Blue Rodeo gets hall of fame nod. Bound for the Canadian Music Hall of Fame April 1, 2012, members of Blue Rodeo pose outside of Greg Keelor's Peterborough area farm in 2009. From left to right: Jim Cuddy, Bazil Donovan, Bob Egan, Greg Keelor and Glenn Milchem. Photo/DUSTIN RABIN
A couple of North Toronto Collegiate grads, along with their longtime Toronto-raised bass player, will lead their Danforth Avenue-based band into the Canadian Music Hall of Fame in the new year.

"We couldn't be more honoured to be going into the Canadian Music Hall of Fame," said Jim Cuddy from Blue Rodeo, in a press release.

Cuddy and Greg Keelor, who became friends while playing football for North Toronto Collegiate, have been the song-writing backbone of Blue Rodeo for 25 years.

And still with them is the one other founding member - Trinity Bellwoods bass player Bazil Donovan who first studied music theory at Western Tech in Bloor West.

"Yesterday was a pretty great day for me," Donovan said from his home in Trinity Bellwoods, having just returned from playing the nation's capital. "I was at a show in Ottawa playing for the Prime Minister and the Minister of Culture was introducing us and we had just found out we are actually getting inducted into the Hall of Fame.

"I guess for me it was one of those days when you really feel like you are part of the Canadian fabric.

"We have been the soundtrack to everyone's barbeques in the summer and people's weddings and that kind of thing. Countless people come up to me, like the Prime Minister, and say, 'our first date was your concert'. Within the borders of this country we have had an impact."
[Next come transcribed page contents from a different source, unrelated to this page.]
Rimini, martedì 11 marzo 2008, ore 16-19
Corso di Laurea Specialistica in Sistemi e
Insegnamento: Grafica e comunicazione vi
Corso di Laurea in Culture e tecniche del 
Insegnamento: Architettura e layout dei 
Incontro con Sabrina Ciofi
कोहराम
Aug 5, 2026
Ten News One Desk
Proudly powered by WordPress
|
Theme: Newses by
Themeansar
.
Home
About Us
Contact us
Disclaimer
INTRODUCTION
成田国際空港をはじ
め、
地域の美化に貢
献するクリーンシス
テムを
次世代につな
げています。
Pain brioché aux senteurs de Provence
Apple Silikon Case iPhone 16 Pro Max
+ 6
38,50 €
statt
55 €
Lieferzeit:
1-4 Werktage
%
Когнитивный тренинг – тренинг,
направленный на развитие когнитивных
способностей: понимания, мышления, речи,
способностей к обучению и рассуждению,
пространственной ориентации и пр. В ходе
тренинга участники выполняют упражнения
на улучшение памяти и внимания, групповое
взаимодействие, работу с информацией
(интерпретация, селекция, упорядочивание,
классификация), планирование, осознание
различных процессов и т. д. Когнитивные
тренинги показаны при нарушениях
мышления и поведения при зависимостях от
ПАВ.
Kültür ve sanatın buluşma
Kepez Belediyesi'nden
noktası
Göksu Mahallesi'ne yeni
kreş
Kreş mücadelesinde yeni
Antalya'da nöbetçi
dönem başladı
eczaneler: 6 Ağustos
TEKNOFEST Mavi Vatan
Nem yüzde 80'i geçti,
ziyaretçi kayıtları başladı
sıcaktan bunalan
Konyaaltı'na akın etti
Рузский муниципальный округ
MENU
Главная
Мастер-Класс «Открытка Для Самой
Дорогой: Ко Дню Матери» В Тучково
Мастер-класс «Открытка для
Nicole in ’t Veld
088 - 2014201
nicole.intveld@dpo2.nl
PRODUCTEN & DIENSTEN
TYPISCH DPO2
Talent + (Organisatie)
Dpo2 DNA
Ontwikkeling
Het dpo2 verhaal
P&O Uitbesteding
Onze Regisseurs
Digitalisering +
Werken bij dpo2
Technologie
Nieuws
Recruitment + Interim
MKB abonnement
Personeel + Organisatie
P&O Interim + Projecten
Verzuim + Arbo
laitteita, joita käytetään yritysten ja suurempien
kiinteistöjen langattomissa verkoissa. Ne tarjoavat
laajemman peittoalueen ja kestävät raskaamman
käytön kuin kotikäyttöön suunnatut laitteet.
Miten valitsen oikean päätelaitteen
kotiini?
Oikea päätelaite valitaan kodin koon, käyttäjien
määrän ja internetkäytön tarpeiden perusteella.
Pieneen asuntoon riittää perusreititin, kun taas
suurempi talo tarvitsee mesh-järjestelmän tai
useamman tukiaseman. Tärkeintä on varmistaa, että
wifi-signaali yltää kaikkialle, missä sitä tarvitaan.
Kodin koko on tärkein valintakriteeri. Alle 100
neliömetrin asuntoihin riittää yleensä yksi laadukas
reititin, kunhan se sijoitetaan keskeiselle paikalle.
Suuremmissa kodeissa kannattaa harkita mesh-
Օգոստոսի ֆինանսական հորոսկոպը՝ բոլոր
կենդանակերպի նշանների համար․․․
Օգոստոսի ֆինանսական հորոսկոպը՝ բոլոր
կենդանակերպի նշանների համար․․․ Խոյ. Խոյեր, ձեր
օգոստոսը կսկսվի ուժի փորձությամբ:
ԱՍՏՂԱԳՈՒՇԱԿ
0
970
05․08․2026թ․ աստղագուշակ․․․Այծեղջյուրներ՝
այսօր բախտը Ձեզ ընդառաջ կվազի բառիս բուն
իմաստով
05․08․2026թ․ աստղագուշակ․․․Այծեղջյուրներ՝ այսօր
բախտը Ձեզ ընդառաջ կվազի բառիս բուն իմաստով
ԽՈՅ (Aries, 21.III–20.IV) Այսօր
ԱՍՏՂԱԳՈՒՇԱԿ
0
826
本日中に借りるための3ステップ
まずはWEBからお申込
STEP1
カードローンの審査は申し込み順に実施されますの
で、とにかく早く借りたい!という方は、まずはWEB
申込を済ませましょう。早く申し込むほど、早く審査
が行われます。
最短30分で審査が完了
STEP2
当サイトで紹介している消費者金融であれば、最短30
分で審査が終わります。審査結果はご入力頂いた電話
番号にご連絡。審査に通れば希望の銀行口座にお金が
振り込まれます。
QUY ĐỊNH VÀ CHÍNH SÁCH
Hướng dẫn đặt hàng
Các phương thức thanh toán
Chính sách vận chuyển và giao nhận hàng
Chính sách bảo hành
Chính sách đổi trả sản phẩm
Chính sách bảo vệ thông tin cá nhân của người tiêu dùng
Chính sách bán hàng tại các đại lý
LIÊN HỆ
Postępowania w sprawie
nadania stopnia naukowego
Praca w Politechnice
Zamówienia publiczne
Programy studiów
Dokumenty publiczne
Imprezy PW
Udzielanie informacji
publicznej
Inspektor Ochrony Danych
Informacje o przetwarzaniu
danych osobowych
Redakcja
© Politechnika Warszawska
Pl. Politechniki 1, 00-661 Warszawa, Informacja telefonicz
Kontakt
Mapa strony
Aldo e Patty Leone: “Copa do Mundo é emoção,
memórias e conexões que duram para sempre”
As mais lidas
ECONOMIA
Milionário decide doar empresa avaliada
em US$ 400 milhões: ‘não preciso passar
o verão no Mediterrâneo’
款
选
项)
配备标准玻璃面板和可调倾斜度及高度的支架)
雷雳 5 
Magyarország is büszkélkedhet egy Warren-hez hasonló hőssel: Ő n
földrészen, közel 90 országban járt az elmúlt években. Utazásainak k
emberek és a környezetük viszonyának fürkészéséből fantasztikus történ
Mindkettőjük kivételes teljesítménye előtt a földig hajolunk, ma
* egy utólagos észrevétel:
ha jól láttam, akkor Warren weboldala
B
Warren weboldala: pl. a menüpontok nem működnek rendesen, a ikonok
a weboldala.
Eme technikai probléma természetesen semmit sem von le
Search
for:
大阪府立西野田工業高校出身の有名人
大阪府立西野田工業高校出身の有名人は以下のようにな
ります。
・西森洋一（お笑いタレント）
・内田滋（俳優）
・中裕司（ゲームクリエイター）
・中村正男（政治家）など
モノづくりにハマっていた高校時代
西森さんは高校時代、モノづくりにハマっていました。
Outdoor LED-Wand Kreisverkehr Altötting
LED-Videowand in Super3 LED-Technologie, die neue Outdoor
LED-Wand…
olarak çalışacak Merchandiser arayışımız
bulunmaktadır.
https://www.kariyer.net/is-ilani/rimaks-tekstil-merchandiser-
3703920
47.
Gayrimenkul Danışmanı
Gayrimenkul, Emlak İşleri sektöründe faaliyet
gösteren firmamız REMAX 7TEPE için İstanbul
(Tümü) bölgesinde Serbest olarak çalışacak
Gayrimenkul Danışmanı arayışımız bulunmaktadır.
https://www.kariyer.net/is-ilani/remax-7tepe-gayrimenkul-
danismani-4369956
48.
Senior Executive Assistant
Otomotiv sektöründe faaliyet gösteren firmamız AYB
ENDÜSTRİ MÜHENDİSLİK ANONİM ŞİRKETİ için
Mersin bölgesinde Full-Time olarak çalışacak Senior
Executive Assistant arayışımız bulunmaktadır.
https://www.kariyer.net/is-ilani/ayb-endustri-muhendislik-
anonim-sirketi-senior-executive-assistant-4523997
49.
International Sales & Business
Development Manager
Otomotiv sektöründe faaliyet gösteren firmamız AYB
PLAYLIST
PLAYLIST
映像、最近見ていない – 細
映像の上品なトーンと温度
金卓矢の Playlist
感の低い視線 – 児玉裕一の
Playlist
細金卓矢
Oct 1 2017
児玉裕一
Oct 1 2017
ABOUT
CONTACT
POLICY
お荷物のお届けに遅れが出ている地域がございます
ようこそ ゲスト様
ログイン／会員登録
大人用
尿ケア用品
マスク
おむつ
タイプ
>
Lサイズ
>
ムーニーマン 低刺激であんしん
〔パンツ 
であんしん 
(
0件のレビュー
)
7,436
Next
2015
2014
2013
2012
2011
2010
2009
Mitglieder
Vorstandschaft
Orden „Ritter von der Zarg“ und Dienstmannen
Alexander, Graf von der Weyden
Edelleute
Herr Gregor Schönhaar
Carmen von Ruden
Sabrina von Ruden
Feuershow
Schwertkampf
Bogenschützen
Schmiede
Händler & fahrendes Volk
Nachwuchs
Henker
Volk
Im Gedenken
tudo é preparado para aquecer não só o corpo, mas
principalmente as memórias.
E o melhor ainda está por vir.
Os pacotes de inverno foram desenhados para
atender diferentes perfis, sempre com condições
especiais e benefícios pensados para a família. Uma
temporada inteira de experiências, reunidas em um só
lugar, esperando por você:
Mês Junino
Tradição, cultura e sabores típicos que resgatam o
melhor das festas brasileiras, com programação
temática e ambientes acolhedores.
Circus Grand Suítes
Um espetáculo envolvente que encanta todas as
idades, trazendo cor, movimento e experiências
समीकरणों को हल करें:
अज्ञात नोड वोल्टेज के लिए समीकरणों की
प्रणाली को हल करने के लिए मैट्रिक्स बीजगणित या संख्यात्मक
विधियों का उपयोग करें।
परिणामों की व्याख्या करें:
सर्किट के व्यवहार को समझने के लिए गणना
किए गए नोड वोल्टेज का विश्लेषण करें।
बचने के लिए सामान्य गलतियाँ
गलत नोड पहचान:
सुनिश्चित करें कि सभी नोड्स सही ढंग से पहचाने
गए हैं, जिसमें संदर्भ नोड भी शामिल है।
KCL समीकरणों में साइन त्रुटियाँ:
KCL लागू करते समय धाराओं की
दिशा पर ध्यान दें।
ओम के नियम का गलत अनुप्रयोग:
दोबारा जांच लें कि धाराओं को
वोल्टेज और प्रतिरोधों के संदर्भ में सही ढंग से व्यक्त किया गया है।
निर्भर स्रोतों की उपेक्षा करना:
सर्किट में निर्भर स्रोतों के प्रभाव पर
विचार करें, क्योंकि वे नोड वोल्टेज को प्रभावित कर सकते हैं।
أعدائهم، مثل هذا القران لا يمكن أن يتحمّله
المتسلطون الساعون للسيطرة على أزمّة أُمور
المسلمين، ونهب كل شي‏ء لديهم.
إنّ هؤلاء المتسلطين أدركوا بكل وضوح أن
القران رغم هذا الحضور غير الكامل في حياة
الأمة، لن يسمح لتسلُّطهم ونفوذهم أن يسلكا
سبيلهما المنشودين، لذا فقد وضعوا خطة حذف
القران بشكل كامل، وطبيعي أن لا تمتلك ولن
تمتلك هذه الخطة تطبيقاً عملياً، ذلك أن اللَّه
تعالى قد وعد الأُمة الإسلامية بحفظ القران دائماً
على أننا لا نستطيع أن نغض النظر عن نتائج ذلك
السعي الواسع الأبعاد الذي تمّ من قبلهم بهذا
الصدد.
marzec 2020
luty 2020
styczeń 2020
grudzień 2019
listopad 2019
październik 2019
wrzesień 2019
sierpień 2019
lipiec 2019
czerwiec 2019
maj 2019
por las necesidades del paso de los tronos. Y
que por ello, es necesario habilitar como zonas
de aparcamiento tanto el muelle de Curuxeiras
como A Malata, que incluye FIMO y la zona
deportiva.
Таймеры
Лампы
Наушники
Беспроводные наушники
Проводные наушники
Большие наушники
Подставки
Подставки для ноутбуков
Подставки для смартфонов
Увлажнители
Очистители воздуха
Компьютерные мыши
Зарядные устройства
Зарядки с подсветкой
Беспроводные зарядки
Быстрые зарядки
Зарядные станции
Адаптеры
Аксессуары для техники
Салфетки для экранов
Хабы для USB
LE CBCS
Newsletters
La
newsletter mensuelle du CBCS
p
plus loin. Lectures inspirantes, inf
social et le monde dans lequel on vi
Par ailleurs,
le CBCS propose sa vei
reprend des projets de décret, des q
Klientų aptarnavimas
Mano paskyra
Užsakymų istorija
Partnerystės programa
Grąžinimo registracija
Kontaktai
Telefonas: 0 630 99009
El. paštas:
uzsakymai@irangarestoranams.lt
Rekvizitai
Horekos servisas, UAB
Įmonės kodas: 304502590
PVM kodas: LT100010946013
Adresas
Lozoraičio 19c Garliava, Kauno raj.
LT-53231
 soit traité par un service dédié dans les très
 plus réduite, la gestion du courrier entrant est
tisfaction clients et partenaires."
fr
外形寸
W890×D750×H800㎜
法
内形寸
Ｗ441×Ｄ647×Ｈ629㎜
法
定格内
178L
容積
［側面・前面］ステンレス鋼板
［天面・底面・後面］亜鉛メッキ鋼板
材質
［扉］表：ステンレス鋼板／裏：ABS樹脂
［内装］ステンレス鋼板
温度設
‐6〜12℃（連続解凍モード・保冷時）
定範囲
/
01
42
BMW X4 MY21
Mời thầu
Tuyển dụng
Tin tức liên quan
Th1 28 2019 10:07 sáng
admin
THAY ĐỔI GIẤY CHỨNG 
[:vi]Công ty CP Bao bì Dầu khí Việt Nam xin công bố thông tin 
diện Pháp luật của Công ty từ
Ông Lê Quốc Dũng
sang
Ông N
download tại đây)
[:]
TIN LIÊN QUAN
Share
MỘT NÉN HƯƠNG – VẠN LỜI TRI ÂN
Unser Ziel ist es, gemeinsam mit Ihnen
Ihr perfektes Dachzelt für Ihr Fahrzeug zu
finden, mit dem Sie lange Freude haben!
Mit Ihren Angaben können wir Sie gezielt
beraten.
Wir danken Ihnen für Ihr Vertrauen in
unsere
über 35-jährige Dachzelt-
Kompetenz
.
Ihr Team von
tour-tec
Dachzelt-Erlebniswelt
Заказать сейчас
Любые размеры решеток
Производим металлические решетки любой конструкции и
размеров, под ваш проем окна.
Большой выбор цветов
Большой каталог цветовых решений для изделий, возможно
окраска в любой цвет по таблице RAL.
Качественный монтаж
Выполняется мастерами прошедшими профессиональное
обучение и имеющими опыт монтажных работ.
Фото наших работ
Cuddy still lives in the Riverdale area near Blue Rodeo's Danforth rehearsal studio.

"We have always been grateful for our long musical journey above the 49th parallel," Cuddy said. "Though far from over, we humbly take our place among those who have given us so much inspiration."

In a previous interview, Cuddy explained that Keelor "lived around the school and I was more downtown at Mount Pleasant and St. Clair."

The two, however, didn't hook up musically until after high school.

"I played folk guitar and piano," Cuddy said. "Occasionally I would play a song or two at a party on the piano but it was still too terrifying to play in public at that point.

"So it wasn't until I went to university (Queen's University in Kingston) that I got more serious about it."

He would play in his room, check out the coffee shops "and then I just started gradually going to open mic nights and getting the courage up."

He can still recall his first gig.

"The first gig I had - my mother is from Picton - was at the Inn on the Bay (in Picton). On the weekends I would just stand in front of the fireplace and just play songs. That's the first time I actually stood up, got paid $25 or something and played the songs I knew.

"And then it sort of went from there. I just got more and more serious about it."

The rest, as they say, is Canadian music history with four million records sold.

"I'm sure many Canadians feel just like I do...that Blue Rodeo has been there with a song that deeply resonated with certain moments of our lives over the last 25 years or so," said Melanie Berry, president and CEO of the Canadian Academy of Recording Arts and Sciences (CARAS).

The three founding band members, along with current stalwarts Bob Egan, Glenn Milchem and Mike Boguski will be feted at the JUNO awards on April 1.